Zusätzlicher Rückenwind

2006 erreichte die Debatte über Managerlöhne einen ersten Höhepunkt. Anlass war die Tatsache, dass Managerlöhne in zweistelliger Millionenhöhe immer mehr Alltag wurden, währenddem die Löhne der Angestellten mehr oder weniger stagnierten.

“Die Schere innerhalb derselben Firma hat sich weit geöffnet. Früher war der Lohn eines CEO 20 bis 30 Mal höher als der eines einfachen Angestellten. Heute liegt der Faktor zwischen 400 und 500. Das ist modernes Raubrittertum und absolut krank”, monierte damals Minder und startete mit der Unterschriftensammlung für die Abzockerinitiative.

Im Februar 2008 kam die Initiative offiiziell zustande. Seither erfassten zuerst die Finanz- und in deren Gefolge die Wirtschaftskrise auch die Schweiz. Das einstige Flagschiiff des Finanplatzes, die UBS, geriet in schwere Schieflage und musste vom Staat gestützt werden. Verantwortlich für das Debakel waren die hoch bezahlten Hohepriester des freien Marktes in den Chefetagen der UBS. Das hat der Abzockerinitiative zusätzlichen Rückenwind verschafft.

Andreas Keiser, Bern, swissinfo.ch

Die wichtigsten Forderungen der Initiative:

– Die Generalversammlung stimmt jährlich über die Gesamtsumme aller Vergütungen an Verwaltungsrat und Geschäftsleitung ab.

– Verwaltungsräte und Verwaltungsrats-Präsident müssen jährlich wiedergewählt werden.

– Verwaltungsräte und Geschäftsleitung erhalten keine Abgangs-Entschädigungen, keine Vergütungen im Voraus, keine Prämien für Firmenkäufe oder -verkäufe.

– Die Statuten regeln Erfolgs- und Beteiligungpläne der Kader.
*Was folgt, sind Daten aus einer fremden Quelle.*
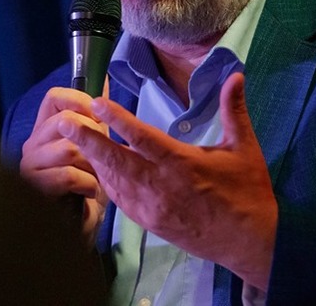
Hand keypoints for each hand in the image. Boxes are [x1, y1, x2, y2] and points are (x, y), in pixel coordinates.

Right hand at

– Diese Regeln gelten für alle im In- oder Ausland börsenkotierten Schweizer Aktiengesellschaften.

Der Ständerat ist die Schweizer Parlamentskammer (Legislative) der Kantonsvertreter (Senat, Kleine Kammer).

Er zählt 46 Mitglieder, welche die Kantone vertreten. Jeder Kanton ist ungeachtet seiner Einwohnerzahl mit zwei, die Halbkantone mit einem oder einer Abgeordneten vertreten.

Als Halbkantone gelten Obwalden, Nidwalden, Basel-Stadt, Basel-Landschaft, Appenzell Ausserrhoden und Appenzell Innerrhoden.

Das einzelne Ratsmitglied wird “Ständerat” oder “Ständerätin” genannt. Ständerat und Nationalrat bilden zusammen die Vereinigte Bundesversammlung (Parlament).

Der Nationalrat ist die Schweizer Parlamentskammer (Legislative) der Volksvertreter oder Abgeordneten (Grosse Kammer).

Der Rat zählt 200 Parlamentarierinnen und Parlamentarier und vertritt das Schweizer Volk.

Auf je 35’000 Einwohnerinnen und Einwohner eines Kantons kommt derzeit ein Mitglied im Nationalrat. Das einzelne Ratsmitglied wird “Nationalrat” oder “Nationalrätin” genannt.